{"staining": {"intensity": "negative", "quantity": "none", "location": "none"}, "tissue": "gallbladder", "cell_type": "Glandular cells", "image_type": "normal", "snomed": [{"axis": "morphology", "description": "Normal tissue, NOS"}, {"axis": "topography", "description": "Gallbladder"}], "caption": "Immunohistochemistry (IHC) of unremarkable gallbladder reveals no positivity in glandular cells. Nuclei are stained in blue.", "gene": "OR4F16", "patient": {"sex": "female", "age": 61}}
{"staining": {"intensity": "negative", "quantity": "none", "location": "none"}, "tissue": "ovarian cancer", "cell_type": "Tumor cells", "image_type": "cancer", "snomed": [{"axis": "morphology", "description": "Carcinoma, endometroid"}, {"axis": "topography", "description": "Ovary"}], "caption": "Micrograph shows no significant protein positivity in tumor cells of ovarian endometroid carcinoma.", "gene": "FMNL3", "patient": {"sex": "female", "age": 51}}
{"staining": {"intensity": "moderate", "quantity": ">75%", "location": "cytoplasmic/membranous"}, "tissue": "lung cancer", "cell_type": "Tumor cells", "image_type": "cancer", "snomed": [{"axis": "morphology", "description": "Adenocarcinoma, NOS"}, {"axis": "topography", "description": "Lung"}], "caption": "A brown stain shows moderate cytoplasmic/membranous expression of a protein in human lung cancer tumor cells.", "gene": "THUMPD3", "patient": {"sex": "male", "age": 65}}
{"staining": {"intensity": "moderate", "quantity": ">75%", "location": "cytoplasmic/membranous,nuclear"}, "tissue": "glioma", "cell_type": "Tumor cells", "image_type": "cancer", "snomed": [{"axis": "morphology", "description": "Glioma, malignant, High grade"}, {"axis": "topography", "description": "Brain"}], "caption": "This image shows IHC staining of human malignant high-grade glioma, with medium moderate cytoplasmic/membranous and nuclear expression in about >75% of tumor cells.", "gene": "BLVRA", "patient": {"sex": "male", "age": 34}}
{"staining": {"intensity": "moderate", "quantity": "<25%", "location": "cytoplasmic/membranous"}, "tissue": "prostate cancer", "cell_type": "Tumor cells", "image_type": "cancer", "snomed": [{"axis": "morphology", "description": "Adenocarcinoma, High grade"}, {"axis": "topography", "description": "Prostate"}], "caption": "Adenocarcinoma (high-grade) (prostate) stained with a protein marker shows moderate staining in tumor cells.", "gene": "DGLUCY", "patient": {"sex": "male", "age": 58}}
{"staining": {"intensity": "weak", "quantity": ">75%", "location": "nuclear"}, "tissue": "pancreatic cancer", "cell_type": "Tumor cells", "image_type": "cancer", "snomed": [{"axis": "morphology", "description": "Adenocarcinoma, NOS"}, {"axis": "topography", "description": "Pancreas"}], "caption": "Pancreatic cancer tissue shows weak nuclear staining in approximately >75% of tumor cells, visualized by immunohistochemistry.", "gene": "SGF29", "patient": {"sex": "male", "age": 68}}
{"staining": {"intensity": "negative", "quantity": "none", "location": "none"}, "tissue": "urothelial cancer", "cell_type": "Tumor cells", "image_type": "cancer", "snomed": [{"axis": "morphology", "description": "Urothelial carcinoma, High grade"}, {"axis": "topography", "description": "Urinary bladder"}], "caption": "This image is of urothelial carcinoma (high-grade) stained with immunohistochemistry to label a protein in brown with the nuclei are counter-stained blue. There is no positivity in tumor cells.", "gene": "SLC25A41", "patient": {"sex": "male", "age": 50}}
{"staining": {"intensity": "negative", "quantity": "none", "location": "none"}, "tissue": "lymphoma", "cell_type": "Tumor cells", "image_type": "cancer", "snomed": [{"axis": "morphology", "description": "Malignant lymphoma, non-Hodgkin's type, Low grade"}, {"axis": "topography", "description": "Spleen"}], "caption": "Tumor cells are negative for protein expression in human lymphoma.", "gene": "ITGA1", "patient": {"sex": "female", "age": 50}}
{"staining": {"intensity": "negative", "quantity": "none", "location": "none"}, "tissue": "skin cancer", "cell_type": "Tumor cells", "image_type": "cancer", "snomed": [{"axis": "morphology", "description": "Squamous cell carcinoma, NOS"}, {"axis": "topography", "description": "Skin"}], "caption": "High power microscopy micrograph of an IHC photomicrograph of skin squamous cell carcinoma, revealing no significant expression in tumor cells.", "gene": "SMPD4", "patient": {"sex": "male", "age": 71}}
┄┄┄┄┄┄┄┄┄┄
EXERCISE DESCRIPTION: Please return the full set of records exactly as given above.

ANSWER SECTION:
{"staining": {"intensity": "negative", "quantity": "none", "location": "none"}, "tissue": "gallbladder", "cell_type": "Glandular cells", "image_type": "normal", "snomed": [{"axis": "morphology", "description": "Normal tissue, NOS"}, {"axis": "topography", "description": "Gallbladder"}], "caption": "Immunohistochemistry (IHC) of unremarkable gallbladder reveals no positivity in glandular cells. Nuclei are stained in blue.", "gene": "OR4F16", "patient": {"sex": "female", "age": 61}}
{"staining": {"intensity": "negative", "quantity": "none", "location": "none"}, "tissue": "ovarian cancer", "cell_type": "Tumor cells", "image_type": "cancer", "snomed": [{"axis": "morphology", "description": "Carcinoma, endometroid"}, {"axis": "topography", "description": "Ovary"}], "caption": "Micrograph shows no significant protein positivity in tumor cells of ovarian endometroid carcinoma.", "gene": "FMNL3", "patient": {"sex": "female", "age": 51}}
{"staining": {"intensity": "moderate", "quantity": ">75%", "location": "cytoplasmic/membranous"}, "tissue": "lung cancer", "cell_type": "Tumor cells", "image_type": "cancer", "snomed": [{"axis": "morphology", "description": "Adenocarcinoma, NOS"}, {"axis": "topography", "description": "Lung"}], "caption": "A brown stain shows moderate cytoplasmic/membranous expression of a protein in human lung cancer tumor cells.", "gene": "THUMPD3", "patient": {"sex": "male", "age": 65}}
{"staining": {"intensity": "moderate", "quantity": ">75%", "location": "cytoplasmic/membranous,nuclear"}, "tissue": "glioma", "cell_type": "Tumor cells", "image_type": "cancer", "snomed": [{"axis": "morphology", "description": "Glioma, malignant, High grade"}, {"axis": "topography", "description": "Brain"}], "caption": "This image shows IHC staining of human malignant high-grade glioma, with medium moderate cytoplasmic/membranous and nuclear expression in about >75% of tumor cells.", "gene": "BLVRA", "patient": {"sex": "male", "age": 34}}
{"staining": {"intensity": "moderate", "quantity": "<25%", "location": "cytoplasmic/membranous"}, "tissue": "prostate cancer", "cell_type": "Tumor cells", "image_type": "cancer", "snomed": [{"axis": "morphology", "description": "Adenocarcinoma, High grade"}, {"axis": "topography", "description": "Prostate"}], "caption": "Adenocarcinoma (high-grade) (prostate) stained with a protein marker shows moderate staining in tumor cells.", "gene": "DGLUCY", "patient": {"sex": "male", "age": 58}}
{"staining": {"intensity": "weak", "quantity": ">75%", "location": "nuclear"}, "tissue": "pancreatic cancer", "cell_type": "Tumor cells", "image_type": "cancer", "snomed": [{"axis": "morphology", "description": "Adenocarcinoma, NOS"}, {"axis": "topography", "description": "Pancreas"}], "caption": "Pancreatic cancer tissue shows weak nuclear staining in approximately >75% of tumor cells, visualized by immunohistochemistry.", "gene": "SGF29", "patient": {"sex": "male", "age": 68}}
{"staining": {"intensity": "negative", "quantity": "none", "location": "none"}, "tissue": "urothelial cancer", "cell_type": "Tumor cells", "image_type": "cancer", "snomed": [{"axis": "morphology", "description": "Urothelial carcinoma, High grade"}, {"axis": "topography", "description": "Urinary bladder"}], "caption": "This image is of urothelial carcinoma (high-grade) stained with immunohistochemistry to label a protein in brown with the nuclei are counter-stained blue. There is no positivity in tumor cells.", "gene": "SLC25A41", "patient": {"sex": "male", "age": 50}}
{"staining": {"intensity": "negative", "quantity": "none", "location": "none"}, "tissue": "lymphoma", "cell_type": "Tumor cells", "image_type": "cancer", "snomed": [{"axis": "morphology", "description": "Malignant lymphoma, non-Hodgkin's type, Low grade"}, {"axis": "topography", "description": "Spleen"}], "caption": "Tumor cells are negative for protein expression in human lymphoma.", "gene": "ITGA1", "patient": {"sex": "female", "age": 50}}
{"staining": {"intensity": "negative", "quantity": "none", "location": "none"}, "tissue": "skin cancer", "cell_type": "Tumor cells", "image_type": "cancer", "snomed": [{"axis": "morphology", "description": "Squamous cell carcinoma, NOS"}, {"axis": "topography", "description": "Skin"}], "caption": "High power microscopy micrograph of an IHC photomicrograph of skin squamous cell carcinoma, revealing no significant expression in tumor cells.", "gene": "SMPD4", "patient": {"sex": "male", "age": 71}}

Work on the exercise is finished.